Consigne de travail: Recopiez fidèlement, dans le texte sur les Purim de Tanger, le passage qui s'étend de « Cette fête, religieusement » jusqu'à « de son histoire. » inclus.

Texte à étudier:
—————

A.Laredo-Les Purim de TangerHesperis 35-1948

 

A.Laredo-Les Purim de Tanger

Hesperis 35-1948

On sait que le nom de « Purim " est donné dans la Bible à la fète instituée le 14 du mois d'Adar (1) pour commémorer l'annulation du massacre général des Juifs qui devait avoir lieu à cette date dans toutes les provinces du vaste empire perse. Le roi Assuérus s'était laissé influencer par son vizir Haman pour ordonner l'extermination de tous les Juifs vivant dans ses domaines, mais l'intervention de la belle et gracieuse reine Esther en faveur de ses coreligionnaires sauva la situation et suscita la colère du roi contre les persécuteurs. C'est ce revirement providentiel qu'exprime dans la langue hébraïque le terme purim, plur de pur, dont le sens est « changement de sort

Cette fête, religieusement observée partout, a servi de modèle pour inspirer des commémorations similaires d'ordre local chaque fois qu'une communauté a pu sortir indemne d'une menace quelconque d'extermination au cours de son histoire.

—————

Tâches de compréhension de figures

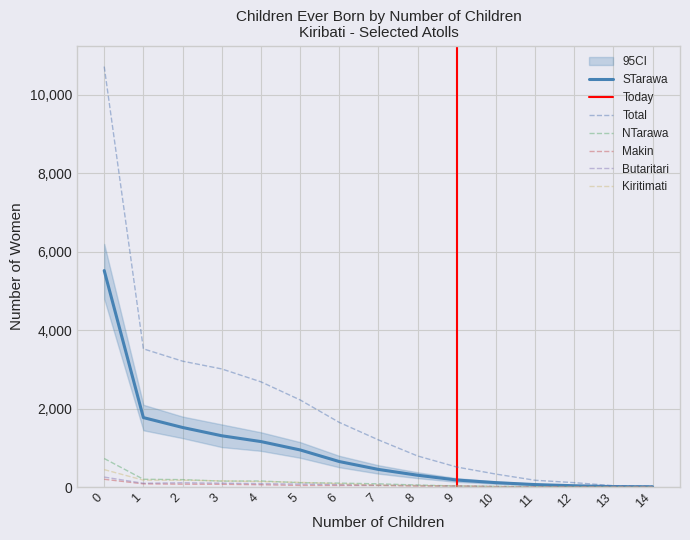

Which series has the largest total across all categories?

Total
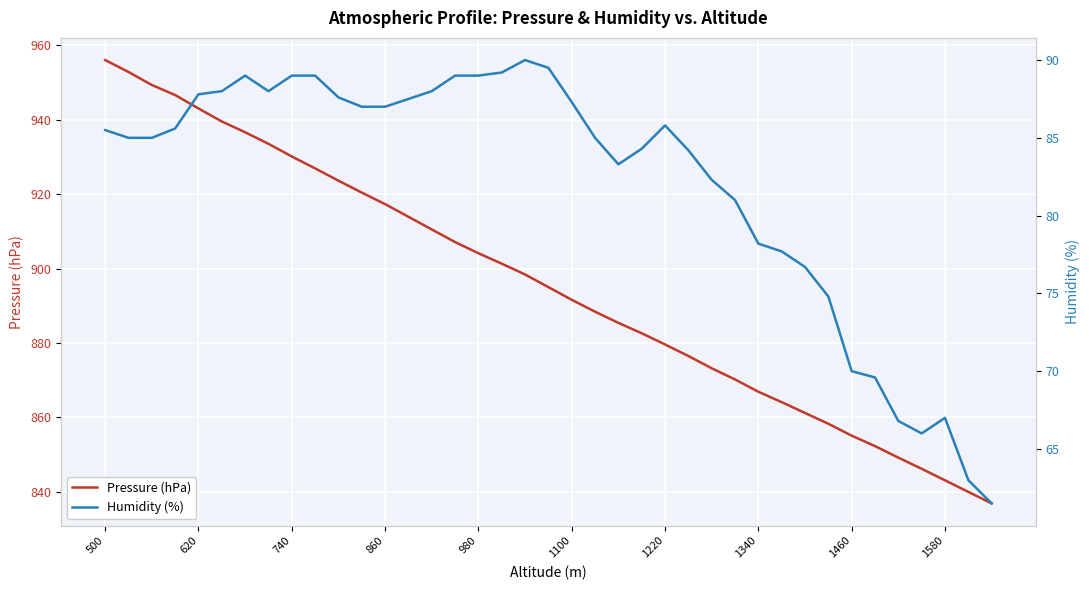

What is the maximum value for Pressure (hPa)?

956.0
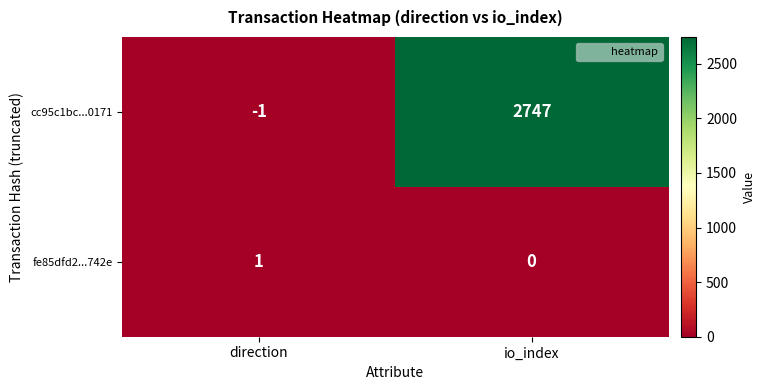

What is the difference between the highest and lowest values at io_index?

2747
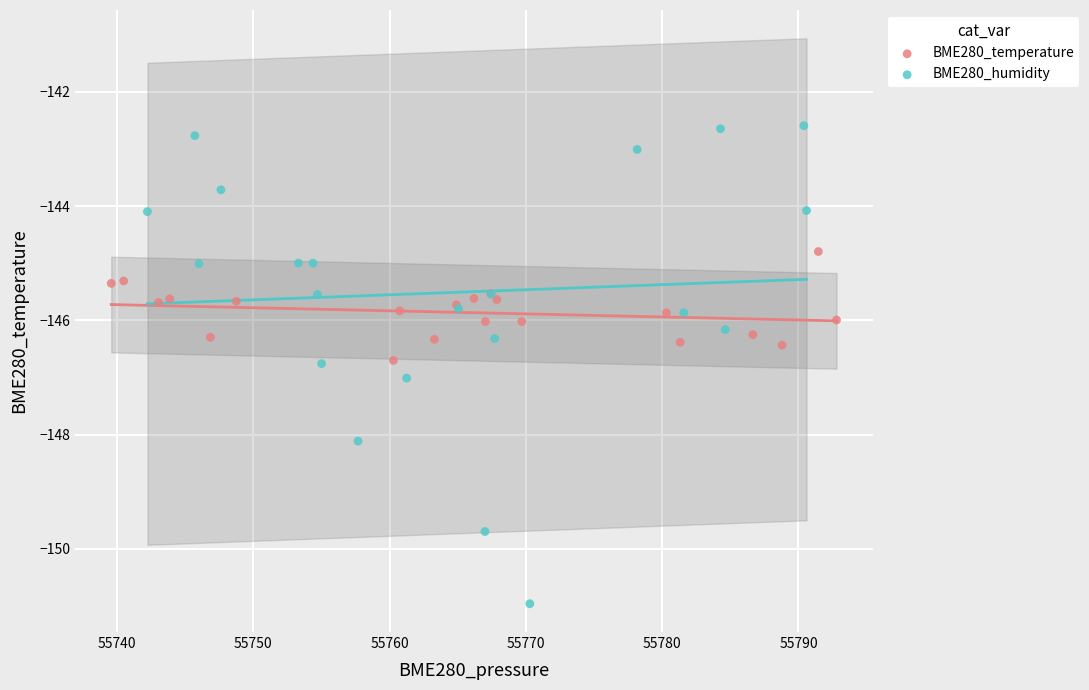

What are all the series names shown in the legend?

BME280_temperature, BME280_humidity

—————

Corrigé de l'exercice:
Cette fête, religieusement observée partout, a servi de modèle pour inspirer des commémorations similaires d'ordre local chaque fois qu'une communauté a pu sortir indemne d'une menace quelconque d'extermination au cours de son histoire.